- **Ваша задача**:
Изложите в двух предложениях текст о фотографии Олега Царёва с сыном.

Недавно в Интернете появилась фотография, на которой изображён Олег Царёв с сыном – 1 сентября в какой-то крымской школе… Если на мгновение забыть (если это можно забыть), кто такой Царёв, что такое сотворили «царёвы», чем мы им обязаны, то ничего особенного – папа и сын…
Вот только какая-то вселенская грусть у одного на лице, у другого… не скажу на чём. Можно было бы даже на мгновение подумать, что такие, как Царёв могут задуматься, засомневаться. Но это только на мгновение, дальше вспоминаешь, из какого материала сделан папа этого мальчика, и понимаешь, что он лишён многих способностей простых смертных: способность к глубоким переживаниям и учащённому сердцебиению у ТАКИХ людей проявляется только в исключительных случаях. Я бы никогда не позволил себе такой вольности, как пытаться объяснить что-либо Царёву, глупо и бесполезно, а вот, глядя ребёнку в глаза, захотелось что-то попытаться объяснить…
«Сын за отца, конечно же, никак не отвечает, но от клейма «сын Царёва» тебе не отмыться уже никогда, и люди до скончания века на тебя будут смотреть только так, и любое твоё действие будут рассматривать только так. У тебя страшно грустное лицо, это можно, наверное, списать на то, что лето кончилось, школа, и всё такое, как обычно в таких случаях. Даже хочется посочувствовать тебе – я всегда сочувствую детям, когда лето заканчивается. Но я хотел тебе сказать о другом.

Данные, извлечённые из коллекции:
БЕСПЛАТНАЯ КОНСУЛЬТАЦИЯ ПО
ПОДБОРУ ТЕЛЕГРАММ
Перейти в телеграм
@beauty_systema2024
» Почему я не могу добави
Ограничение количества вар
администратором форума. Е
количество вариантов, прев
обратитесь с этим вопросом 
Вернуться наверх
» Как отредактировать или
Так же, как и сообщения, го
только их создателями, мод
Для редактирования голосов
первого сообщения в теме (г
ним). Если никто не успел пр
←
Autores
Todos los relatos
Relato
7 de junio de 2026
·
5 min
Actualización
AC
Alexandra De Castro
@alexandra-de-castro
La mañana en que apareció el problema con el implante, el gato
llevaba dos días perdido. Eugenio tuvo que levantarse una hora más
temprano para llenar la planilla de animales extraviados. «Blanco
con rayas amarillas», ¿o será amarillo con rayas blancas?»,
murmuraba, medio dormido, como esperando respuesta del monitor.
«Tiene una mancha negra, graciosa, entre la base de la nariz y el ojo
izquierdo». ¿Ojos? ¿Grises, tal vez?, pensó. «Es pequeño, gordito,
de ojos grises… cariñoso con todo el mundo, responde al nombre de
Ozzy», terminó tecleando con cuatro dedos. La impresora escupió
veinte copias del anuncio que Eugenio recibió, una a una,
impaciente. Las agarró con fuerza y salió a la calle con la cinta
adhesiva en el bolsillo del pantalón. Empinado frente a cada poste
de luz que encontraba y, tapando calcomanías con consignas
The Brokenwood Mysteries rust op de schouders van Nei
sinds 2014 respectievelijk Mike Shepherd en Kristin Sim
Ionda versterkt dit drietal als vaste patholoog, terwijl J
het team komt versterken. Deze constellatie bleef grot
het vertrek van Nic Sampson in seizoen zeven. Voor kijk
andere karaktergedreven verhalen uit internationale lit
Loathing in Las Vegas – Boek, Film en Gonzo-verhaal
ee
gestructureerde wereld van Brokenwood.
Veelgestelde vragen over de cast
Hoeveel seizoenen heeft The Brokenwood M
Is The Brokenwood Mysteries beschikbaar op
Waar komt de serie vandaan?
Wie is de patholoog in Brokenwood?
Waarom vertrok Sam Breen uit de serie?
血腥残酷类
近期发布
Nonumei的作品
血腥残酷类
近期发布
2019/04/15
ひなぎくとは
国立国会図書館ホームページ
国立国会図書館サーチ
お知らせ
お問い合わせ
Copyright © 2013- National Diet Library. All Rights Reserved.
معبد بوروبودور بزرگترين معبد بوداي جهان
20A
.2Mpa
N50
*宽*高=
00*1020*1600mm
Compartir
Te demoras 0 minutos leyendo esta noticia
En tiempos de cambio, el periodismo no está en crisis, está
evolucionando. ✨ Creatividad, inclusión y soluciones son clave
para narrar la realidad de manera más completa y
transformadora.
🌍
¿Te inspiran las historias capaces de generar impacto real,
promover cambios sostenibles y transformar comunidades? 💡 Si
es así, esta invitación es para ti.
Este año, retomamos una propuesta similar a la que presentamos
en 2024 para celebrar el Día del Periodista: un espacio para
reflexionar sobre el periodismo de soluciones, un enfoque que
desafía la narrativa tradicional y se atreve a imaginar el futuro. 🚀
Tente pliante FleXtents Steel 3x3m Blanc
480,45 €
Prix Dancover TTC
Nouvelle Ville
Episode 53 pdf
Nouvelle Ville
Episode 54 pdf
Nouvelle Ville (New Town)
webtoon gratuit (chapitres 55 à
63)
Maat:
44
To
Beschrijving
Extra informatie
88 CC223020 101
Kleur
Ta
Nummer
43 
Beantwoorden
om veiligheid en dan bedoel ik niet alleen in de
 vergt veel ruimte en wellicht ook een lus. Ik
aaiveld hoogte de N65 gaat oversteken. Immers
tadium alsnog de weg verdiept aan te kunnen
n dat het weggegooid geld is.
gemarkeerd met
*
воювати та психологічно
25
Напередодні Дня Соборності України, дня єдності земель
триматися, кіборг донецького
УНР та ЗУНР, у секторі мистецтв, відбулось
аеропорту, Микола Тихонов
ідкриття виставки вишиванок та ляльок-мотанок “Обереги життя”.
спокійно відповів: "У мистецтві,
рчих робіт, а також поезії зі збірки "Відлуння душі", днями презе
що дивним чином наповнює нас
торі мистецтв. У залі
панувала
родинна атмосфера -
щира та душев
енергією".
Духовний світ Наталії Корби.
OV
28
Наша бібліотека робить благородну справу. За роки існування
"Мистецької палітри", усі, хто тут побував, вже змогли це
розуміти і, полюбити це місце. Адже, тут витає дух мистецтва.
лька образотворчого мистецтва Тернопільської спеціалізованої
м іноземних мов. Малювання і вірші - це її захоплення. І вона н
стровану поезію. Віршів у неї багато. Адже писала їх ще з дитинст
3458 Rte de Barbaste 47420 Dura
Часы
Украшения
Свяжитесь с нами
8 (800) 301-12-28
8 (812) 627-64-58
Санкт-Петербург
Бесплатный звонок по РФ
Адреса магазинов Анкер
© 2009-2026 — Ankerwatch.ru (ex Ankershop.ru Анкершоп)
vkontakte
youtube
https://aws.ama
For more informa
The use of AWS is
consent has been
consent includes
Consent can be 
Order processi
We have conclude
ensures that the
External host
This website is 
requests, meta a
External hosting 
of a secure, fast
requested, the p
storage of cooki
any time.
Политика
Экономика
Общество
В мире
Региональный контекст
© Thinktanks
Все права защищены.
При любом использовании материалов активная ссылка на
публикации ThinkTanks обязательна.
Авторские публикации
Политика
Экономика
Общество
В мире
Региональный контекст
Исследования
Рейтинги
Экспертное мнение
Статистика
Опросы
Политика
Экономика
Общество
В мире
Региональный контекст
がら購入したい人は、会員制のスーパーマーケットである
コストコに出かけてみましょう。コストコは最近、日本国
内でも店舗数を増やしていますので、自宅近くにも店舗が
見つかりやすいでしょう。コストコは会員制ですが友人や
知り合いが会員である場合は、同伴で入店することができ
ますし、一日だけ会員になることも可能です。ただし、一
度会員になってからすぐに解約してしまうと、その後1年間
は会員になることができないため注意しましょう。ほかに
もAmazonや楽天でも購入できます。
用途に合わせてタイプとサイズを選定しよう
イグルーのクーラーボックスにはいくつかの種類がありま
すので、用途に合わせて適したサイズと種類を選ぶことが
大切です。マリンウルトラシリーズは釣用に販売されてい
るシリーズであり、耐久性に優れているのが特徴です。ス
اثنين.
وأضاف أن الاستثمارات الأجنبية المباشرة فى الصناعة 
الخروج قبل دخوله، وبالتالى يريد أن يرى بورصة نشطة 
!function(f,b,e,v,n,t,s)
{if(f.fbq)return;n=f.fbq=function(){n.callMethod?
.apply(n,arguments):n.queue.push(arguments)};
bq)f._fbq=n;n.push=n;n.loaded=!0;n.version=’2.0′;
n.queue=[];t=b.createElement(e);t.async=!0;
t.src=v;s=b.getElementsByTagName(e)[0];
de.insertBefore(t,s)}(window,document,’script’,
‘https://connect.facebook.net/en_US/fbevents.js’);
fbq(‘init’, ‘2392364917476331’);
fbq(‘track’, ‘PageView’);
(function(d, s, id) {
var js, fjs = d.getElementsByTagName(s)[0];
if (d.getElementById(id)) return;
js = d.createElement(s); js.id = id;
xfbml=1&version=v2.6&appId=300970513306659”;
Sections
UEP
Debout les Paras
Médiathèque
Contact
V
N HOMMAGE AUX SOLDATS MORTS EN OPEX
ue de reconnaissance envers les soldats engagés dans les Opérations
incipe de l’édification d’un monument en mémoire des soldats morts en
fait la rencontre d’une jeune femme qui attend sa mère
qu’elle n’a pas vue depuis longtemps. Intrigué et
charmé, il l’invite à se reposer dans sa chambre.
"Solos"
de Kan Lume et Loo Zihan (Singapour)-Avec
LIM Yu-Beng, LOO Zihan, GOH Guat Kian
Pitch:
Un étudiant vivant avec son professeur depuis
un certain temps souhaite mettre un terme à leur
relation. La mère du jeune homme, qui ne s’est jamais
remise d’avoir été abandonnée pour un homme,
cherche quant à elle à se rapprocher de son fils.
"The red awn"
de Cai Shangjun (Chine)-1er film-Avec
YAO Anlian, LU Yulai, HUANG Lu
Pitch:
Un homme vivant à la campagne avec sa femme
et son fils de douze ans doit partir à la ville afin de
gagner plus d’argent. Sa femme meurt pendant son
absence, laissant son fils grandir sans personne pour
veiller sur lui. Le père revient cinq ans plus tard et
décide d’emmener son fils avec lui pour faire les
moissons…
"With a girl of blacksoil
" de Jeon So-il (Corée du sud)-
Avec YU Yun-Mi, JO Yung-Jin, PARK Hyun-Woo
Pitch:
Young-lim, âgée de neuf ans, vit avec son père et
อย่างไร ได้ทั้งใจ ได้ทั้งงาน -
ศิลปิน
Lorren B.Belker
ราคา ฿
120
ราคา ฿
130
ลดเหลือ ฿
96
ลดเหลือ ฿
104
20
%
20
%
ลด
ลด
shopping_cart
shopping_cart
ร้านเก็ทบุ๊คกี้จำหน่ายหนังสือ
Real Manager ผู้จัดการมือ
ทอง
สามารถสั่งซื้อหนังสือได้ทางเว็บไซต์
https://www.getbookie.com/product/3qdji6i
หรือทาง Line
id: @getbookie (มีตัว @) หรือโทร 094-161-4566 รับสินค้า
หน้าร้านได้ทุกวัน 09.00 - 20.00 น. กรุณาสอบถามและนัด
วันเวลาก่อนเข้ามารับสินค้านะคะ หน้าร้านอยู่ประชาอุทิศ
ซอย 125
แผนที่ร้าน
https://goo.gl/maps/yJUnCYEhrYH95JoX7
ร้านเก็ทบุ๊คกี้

- **Ответ**:
Автор пишет о появившейся в Интернете фотографии Олега Царёва с сыном, сделанной 1 сентября в крымской школе, и отмечает страшно грустное лицо мальчика. Считая глупым и бесполезным что-либо объяснять самому Царёву, автор обращается к ребёнку и говорит ему, что сын за отца не отвечает, но от клейма «сын Царёва» ему уже никогда не отмыться.